The ghost inside of the machine is you. You’re irrational, emotional, you operate with skin and bone and muscle and heart.
Data doesn’t.
It wants to be overwritten, it was made to be versioned. And that love and hate thing I talked about earlier? It’s SpaceJam. Until last year that was the greatest website ever, but it was overwritten, revised and released into the internet to be born again.
That’s you.
Curating the Crazy
I have been an avid user of the internet since it was born. I've tried as much as possible, given the meagre salary that I had in my more formative career years, tried to keep ahead and be an early adopter of new technologies (provided it's not Apple), and new tools that I can support and that support me.
But in the future, I won't be around to see all the fruits of what Generation X, the Millens, Gen Z and Alpha will produce. With that in mind, I'm pretty careful about what I create, and how I curate the things I do online, to make space and be frugal.
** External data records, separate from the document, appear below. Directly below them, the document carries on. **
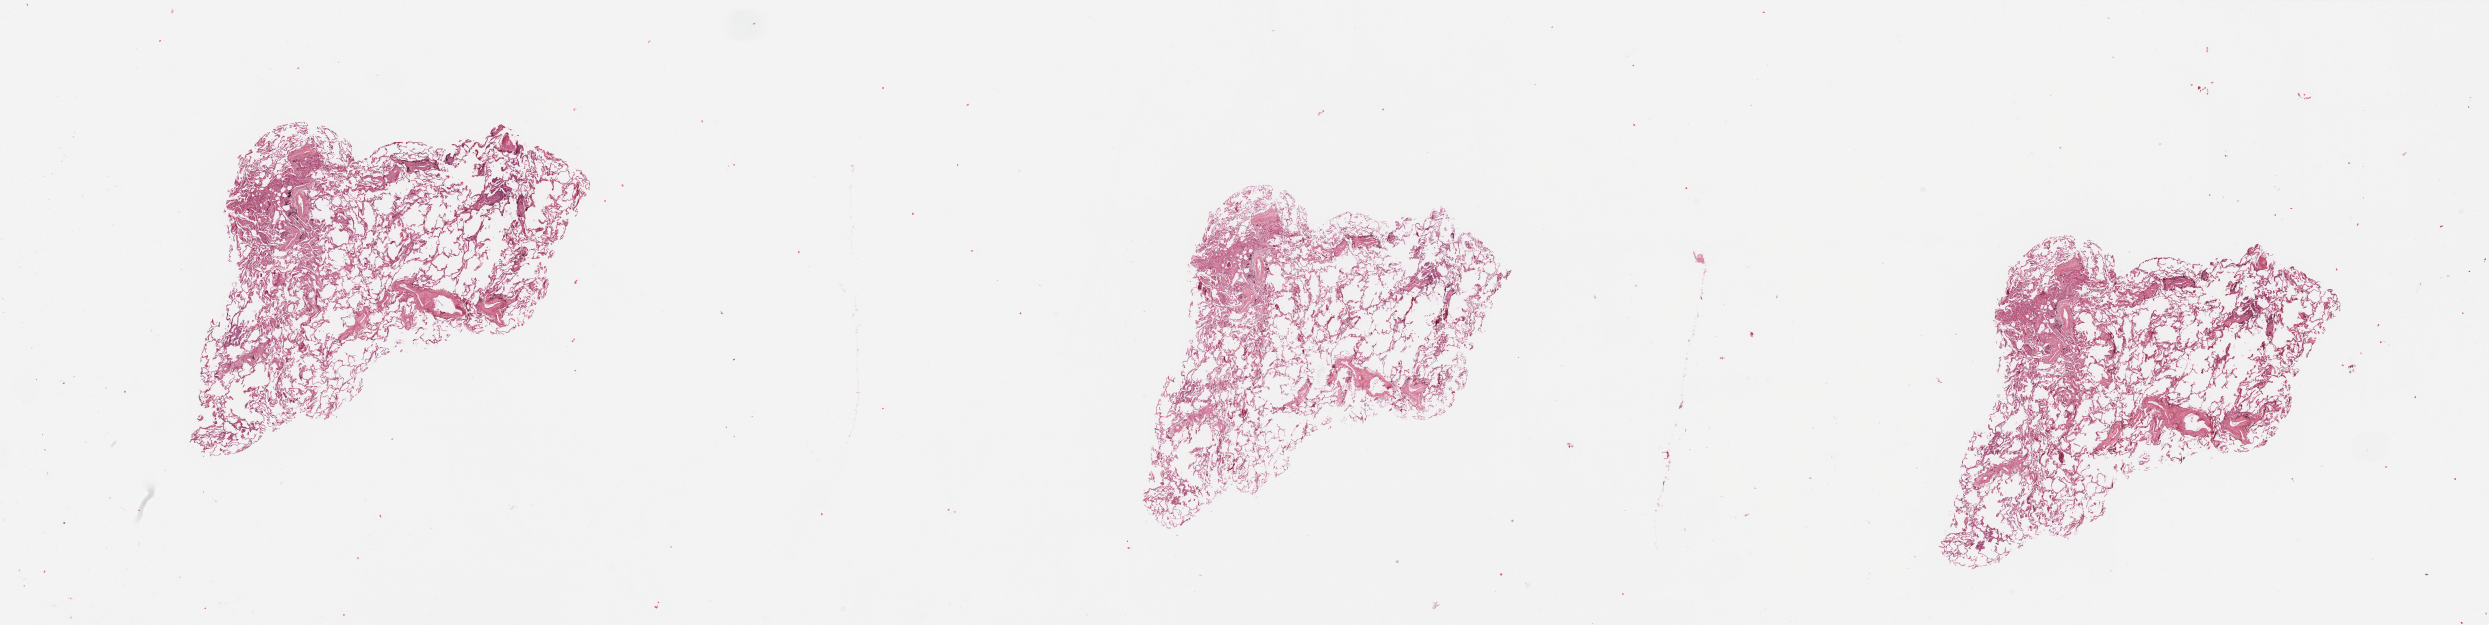
Digitized H&E-stained tissue section (whole slide), a low-resolution overview of the entire scanned area, about 39.4 x 9.9 mm (slide scanned at 20x), normal (non-tumour) tissue sample, sampled site: lung. Male, 69 y/o.
- this section: normal (non-tumour) tissue from the same patient
- patient diagnosis: Squamous cell carcinoma, NOS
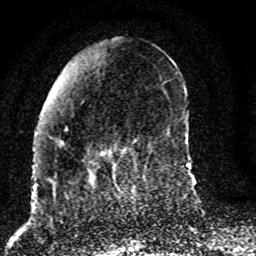
Breast MRI (dynamic contrast-enhanced), one axial slice. Slice 31 of 80 in the series (ordered by position). Cropped to one breast. Dynamic contrast-enhanced series, time point 2 of 8 at this slice position (early post-contrast). 1.5 T. TE 4.2 ms, TR 7 ms. 2 mm slice thickness. 256 × 256 image matrix, field of view 165 × 165 mm. Female patient.
Annotated regions visible in this slice (semi-automatically segmented with operator editing):
- enhancing-tissue mask used for the functional tumour volume (all voxels passing the contrast-enhancement thresholds inside the analysis volume; usually the tumour): bounding box <52,141,127,187> (left, top, right, bottom; pixels)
My time was when Crash Override and Acid Burn were married (go and look it up), and wouldn’t we all want to be remembered with a banging Fluke/Prodigy soundtrack?
The digital spaces that we create now have to be curated by us constantly. In order to ensure that there is enough room for digital usefulness in the future, we have to use the tools at our disposal to edit us a little more meaningfully, enough for us to be remembered and commemorated in the ways we want for ourselves and our friends.
It's been ten years since he passed away. So much has happened. We’ve come such a long way. The only channel I have to remember him is in a search engine.
Something uncurated, something that exposes all of us to who we really are or were. And yet, amongst that cached result he’s still there, living, in digital form, waiting to be discovered like an artefact at the bottom of the sea or in a sarcophagus buried deep within a pyramid.
The story doesn’t end because we are no longer living, the story starts with what we left behind.